Pero dónde los hombres?
Rafael Alberti
Quando o meu olhar regressa ao tempo e aos homens que encontrei quando nasci, com quem fui crescendo e vi morrer; quando lembro os que povoaram o tempo que vivi e vão partindo; esses homens parecem-me cada vez mais uns oásis num deserto que não pára de crescer.
Para explicar esse deserto, uma palavra-chave é ‘amnésia’. Invasiva, infecciosa como um vírus, que apaga o exemplo edificante dum passado cuja memória, nos livros e nas estátuas, alguns fanáticos querem derrubar.
Amnésia cultivada na escola, como escreveu sem que o ouvissem João Lobo Antunes, um desses homens que faltam neste tempo, de uma espécie que em momentos de desesperança como o de hoje parecem em vias de extinção.
Partiu agora um amigo que foi um dos últimos Editores dignos desse nome.
Teve um projeto e fez obra. Com um estilo próprio – que, se não o tivesse, não seria obra. O que abunda agora são grupos, com vários ‘responsáveis editoriais’, empregados de empresários e editores independentes indistintos.
Esse amigo semeou cultura durante anos, com uma intervenção editorial pensada, coerente no domínio do seu interesse intelectual – as ciências sociais e humanas, que então nasciam entre nós trazidas por um dos nossos raríssimos verdadeiros sociólogos, A. Sedas Nunes.
Ciências sociais essas traídas depois pela enxurrada de incultura e ideologia, que hoje se manifestam incontíveis. Como ele previra e ainda teve a mágoa de testemunhar
Biblioteca das Ciências Sociais Humanas’ foi o nome da coleção marcante que concebeu e dirigiu. Uma coleção pioneira, coerente, com os livros então fundamentais na especialidade, que soube selecionar e divulgar.
Fomos amigos sempre, mesmo quando divergimos em questões associativas. Convivemos num tempo breve, também na atividade que nos apaixonava, numa experiência que me enriqueceu.

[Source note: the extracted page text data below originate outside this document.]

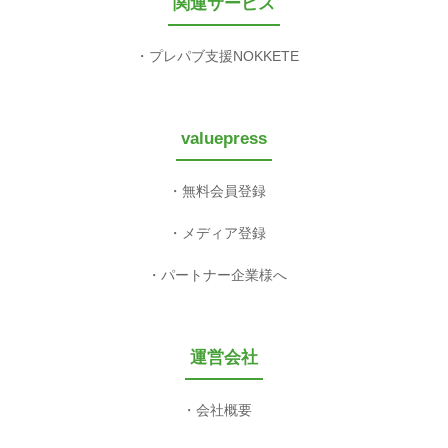
関連サービス
プレパブ支援NOKKETE
valuepress
無料会員登録
メディア登録
パートナー企業様へ
運営会社
会社概要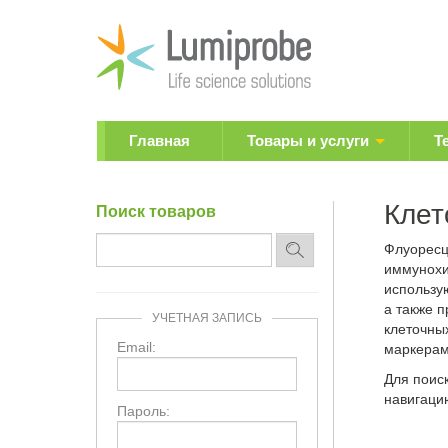
Главная
Товары и услуги
Т
Клет
Поиск товаров
Флуоресц
иммунохи
использу
а также 
УЧЕТНАЯ ЗАПИСЬ
клеточны
Email:
маркерам
Для поис
навигацию
Пароль: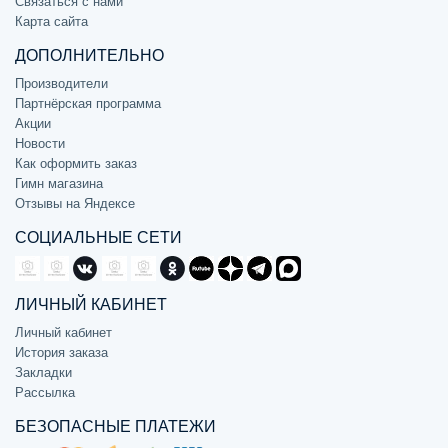
Связаться с нами
Карта сайта
ДОПОЛНИТЕЛЬНО
Производители
Партнёрская программа
Акции
Новости
Как оформить заказ
Гимн магазина
Отзывы на Яндексе
СОЦИАЛЬНЫЕ СЕТИ
ЛИЧНЫЙ КАБИНЕТ
Личный кабинет
История заказа
Закладки
Рассылка
БЕЗОПАСНЫЕ ПЛАТЕЖИ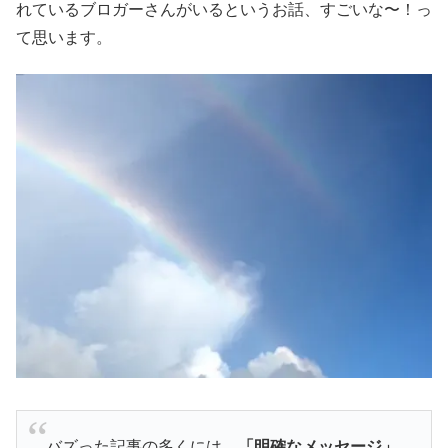
れているブロガーさんがいるというお話、すごいな〜！っ
て思います。
バズった記事の多くには、
「明確なメッセージ」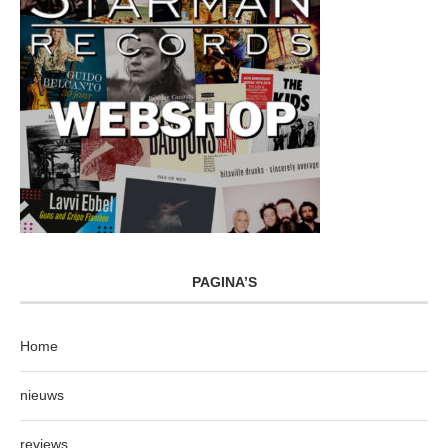
PAGINA’S
Home
nieuws
reviews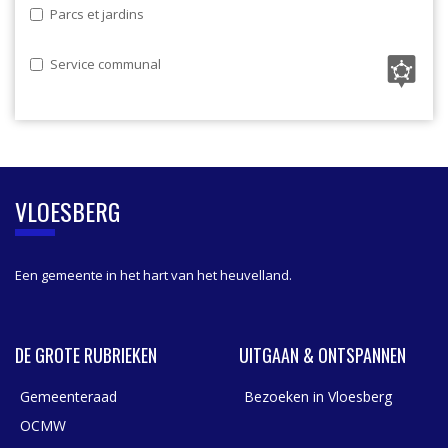
Parcs et jardins
Service communal
VLOESBERG
Een gemeente in het hart van het heuvelland.
DE GROTE RUBRIEKEN
UITGAAN & ONTSPANNEN
Gemeenteraad
Bezoeken in Vloesberg
OCMW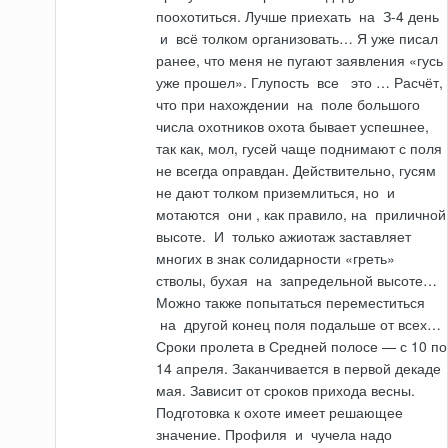
поохотиться. Лучше приехать
на
З-4 день
и
всё толком организовать… Я уже писал
ранее, что меня не пугают заявления «гусь
уже прошел». Глупость
все
это
… Расчёт,
что при нахождении
на
поле большого
числа охотников охота бывает успешнее,
так как, мол, гусей чаще поднимают с поля
не всегда оправдан. Действительно, гусям
не дают толком приземлиться, но
и
мотаются
они
, как правило,
на
приличной
высоте.
И
только ажиотаж заставляет
многих в знак солидарности «греть»
стволы, бухая
на
запредельной высоте…
Можно также попытаться переместиться
на
другой конец поля подальше от всех…
Сроки пролета в Средней полосе — с 10 по
14 апреля. Заканчивается в первой декаде
мая. Зависит от сроков прихода весны.
Подготовка к охоте имеет решающее
значение. Профиля
и
чучела надо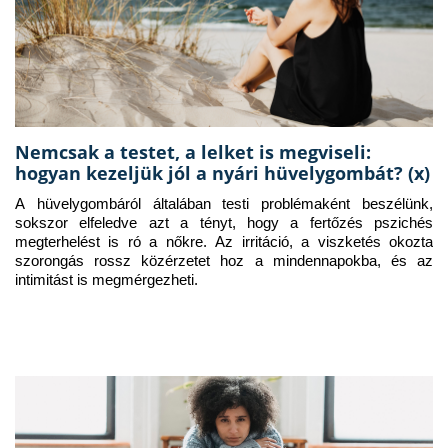
Nemcsak a testet, a lelket is megviseli:
hogyan kezeljük jól a nyári hüvelygombát? (x)
A hüvelygombáról általában testi problémaként beszélünk, 
sokszor elfeledve azt a tényt, hogy a fertőzés pszichés 
megterhelést is ró a nőkre. Az irritáció, a viszketés okozta 
szorongás rossz közérzetet hoz a mindennapokba, és az 
intimitást is megmérgezheti.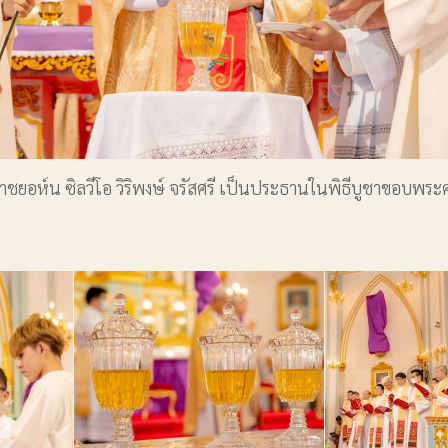
ห์น ซิลวีโอ วิริพงษ์ จรัสศรี เป็นประธานในพิธีบูชาขอบพระคุณ 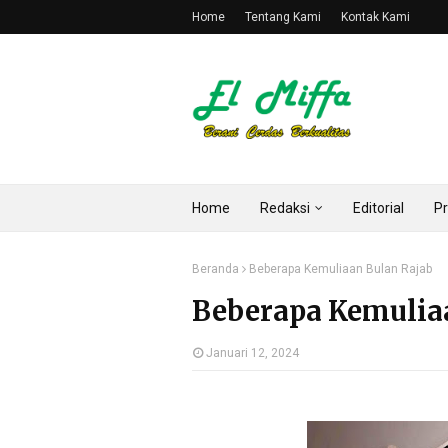
Home
Tentang Kami
Kontak Kami
Home
Redaksi
Editorial
Pr
Beranda
Beberapa Kemuliaan Bulan Rajab
Beberapa Kemulia
Januari 12, 2024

Editei um livro dele, que revela o homem culto, atento ao mundo, de uma liberdade livre – como a referiu António Ramos Rosa –, aberto à procura da verdade, com essa qualidade cada vez mais rara de não querer enganar-se a si próprio.
Perdoem-me terminar com algo que, sendo muito gratificante para mim, o revela num traço exemplar.
Quando lhe disse que ia criar a Gradiva nas condições em que, com um amigo, a fiz, sem um tostão, respondeu-me: «Só o posso encorajar, mas tenho que lhe dizer que sem recursos financeiros nem o Guilherme Valente o conseguirá fazer».
E fiz. Com todos os companheiros que estiveram e continuam comigo, praticamente todos, e a saudade dos que partiram para sempre.
E nunca nenhum amigo foi elogiando como ele, de viva voz e em ‘cartas’ expressivas, o que a Gradiva fez e é.
Francisco Espadinha de seu nome, Editor com caixa alta, com obra gravada na cultura do país.
Mais saudade nas saudades que me enchem.